The idea here is to make mock tests easier to write by creating a reusable "mock setup" (not to be confused with the current MockData that provides mocked up instances of common objects like the Catalog and GeoServer instances.
As a proof of concept of this approach a few tests in main were changed from system tests to mock tests. CatalogBuidlerTest that utilizes a one-time setup, and CascadeDeleteVisitorTest that repeats the test setup for every test case.
- CatalogBuilderTest went from 9.061 seconds to 2.032 seconds, a 450% improvement.
- CascadeDeleteVisitorTest went from 9.023 to 0.266 seconds, a 3400% improvement.
Currently GeoServer tests are written in JUnit3 style. Newer test frameworks provide advanced options that test writers can use to control execution of tests. Namely annotations. The obvious choices for a new test framework are JUnit4 and TestNG.
It should be noted that changing the test framework is somewhat orthogonal to this proposal. However since there is some benefit, and it makes sense to do it while we are doing a major overhaul here we list some of the pros of cons of a potential switch to each.
Google "junit4 vs testng" and you will find many resources comparing the two frameworks. For the most part they offer the same functionality. Both are based on annotating test classes and methods.
Both allow for "test wrapping" that allows one to implement certain customizations around how to run tests. Useful for writing code that affects how tests run without having to worry about the details in the test case itself, sort of how we use the OneTimeTestSetup today.
Both have seamless maven integration that don't require much configuration at the maven level.
JUnit4 support is built into eclipse, TestNG requires installing a separate plugin.
Migrating to JUnit4 is no easier than migrating to TestNG. Not surprisingly the TestNG author wanted a good JUnit migration story which is described here.
Both require that each test method be annotated. And both require a static import to handle assertions.
An interesting feature that distinguishes TestNG from JUnit4 are test groups which allow you to easily classify tests into certain groups.
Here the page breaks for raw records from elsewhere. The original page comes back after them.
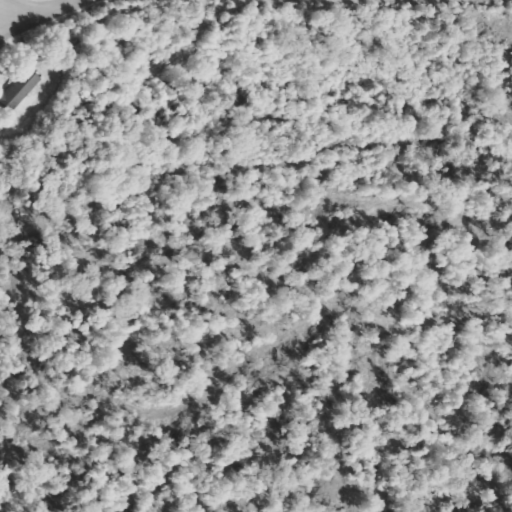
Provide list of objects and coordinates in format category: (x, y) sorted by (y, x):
road: (38, 10)
building: (19, 90)
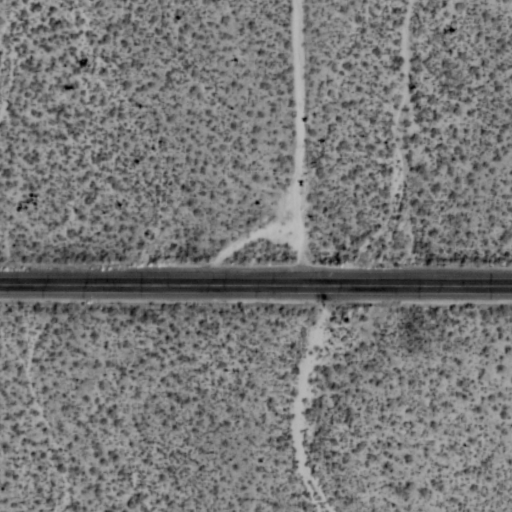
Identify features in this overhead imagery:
road: (301, 142)
road: (167, 285)
road: (346, 286)
road: (434, 286)
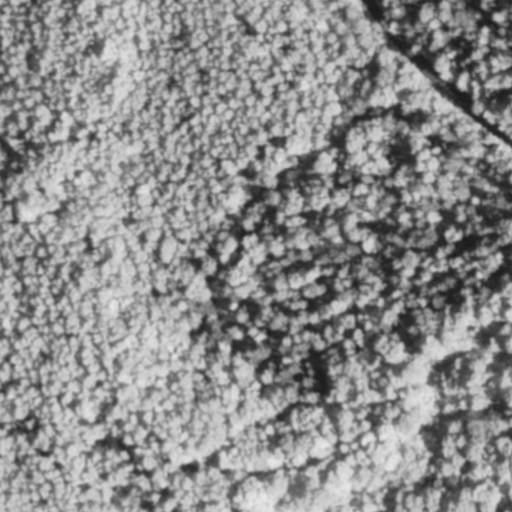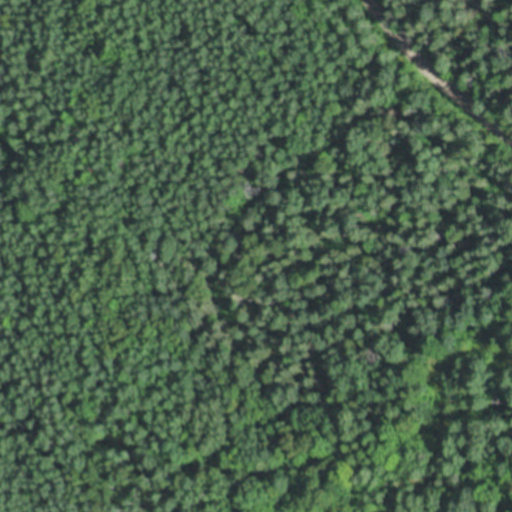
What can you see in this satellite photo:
road: (430, 72)
road: (428, 374)
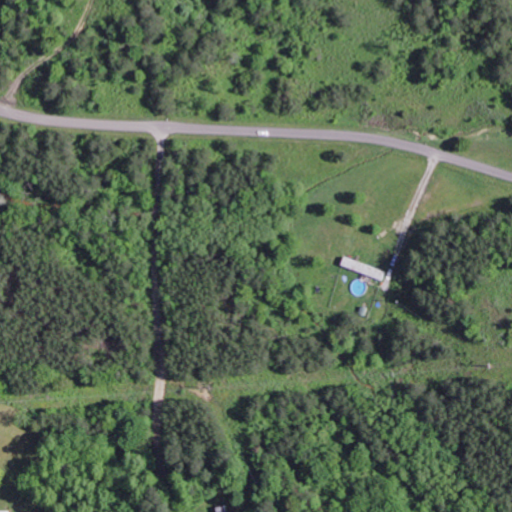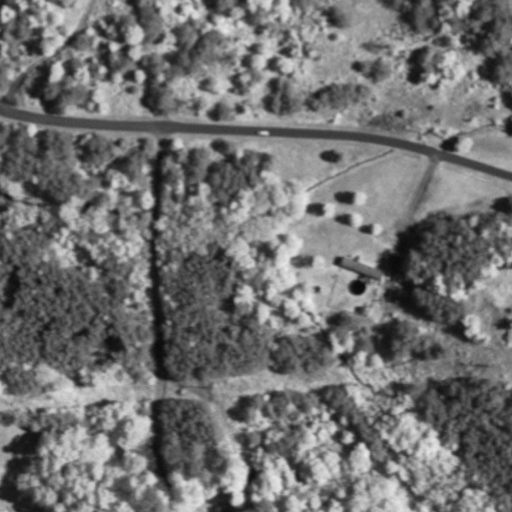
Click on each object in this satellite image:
road: (257, 132)
building: (7, 511)
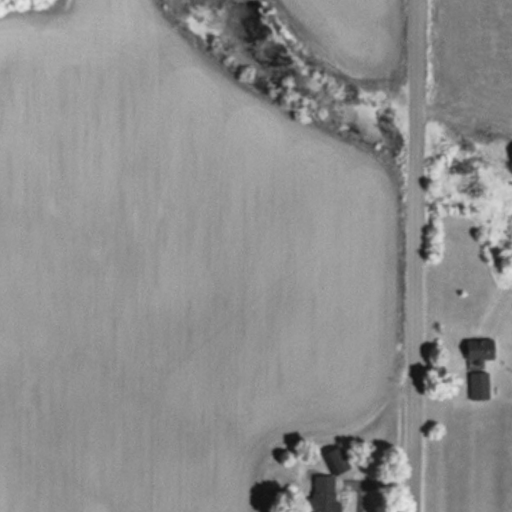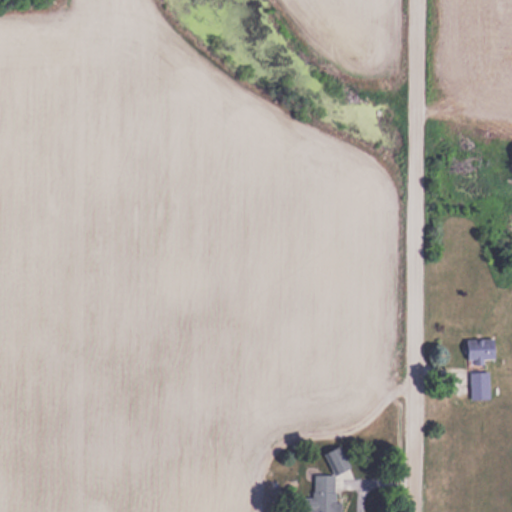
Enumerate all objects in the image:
road: (407, 256)
building: (481, 348)
building: (479, 385)
building: (326, 487)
This could potentially be a quite useful feature for a number of reasons.
The first being it allows for running tests in only a certain group. For instance it would allow for things like running only non-system tests as a quick sanity check on the build rather than running the full system tests and figuring out mid build that something is broken.
More specifically to GeoServer it could potentially allow for better utilization of state, across test classes, not only test methods in a single test class. For instance, let's say we grouped our system tests into two groups.
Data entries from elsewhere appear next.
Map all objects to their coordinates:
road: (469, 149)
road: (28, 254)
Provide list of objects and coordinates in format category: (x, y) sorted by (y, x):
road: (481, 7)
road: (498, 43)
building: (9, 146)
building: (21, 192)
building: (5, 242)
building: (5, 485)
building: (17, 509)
- Read only tests that require only a one-time setup
- Other tests that require a repeated setup
Potentially we could run all the read-only tests in sequence and if the vm is not forked per test class then they could potentially all share the same setup state.
TestNG does require to maintain a separate testing.xml file that describes how to run tests, which tests to run, etc... In some cases this file is not required and some sensible defaults are applied.
This is a potential pro and a con. On the pro side the file allows for some advanced test configuration like running certain tests in parallel with multiple threads, etc... On the con side it is a separate file to keep up to date and maintain.
In the end JUnit4 was chosen, for a couple of reasons. First, it was a more conservative upgrade especially given GeoTools already is using JUnit4. Second, as it turns out, JUnit4 is catching up with features of TestNG, namely test groups which was added in version 4.10.
This section proposes an implementation plan for the topics covered in the previous section. The code samples in this section will assume JUnit4 the general design should hold regardless if we choose JUnit4, TestNG, or to remain at JUnit3.
For this proposal a new set of base test classes are proposed rather than modifying the existing ones. This is done for a number of reasons.
- This proposal will require a lot of work porting over test cases from the old framework and not something that can simply slot in. This will require a lot of manpower to do in one shot so a gradual approach will be needed. By using a new set of base classes we ensure that tests that have yet to be ported remain unaffected.
- The new hierarchy will better model the different kinds of tests developers have available, namely system tests and mock tests.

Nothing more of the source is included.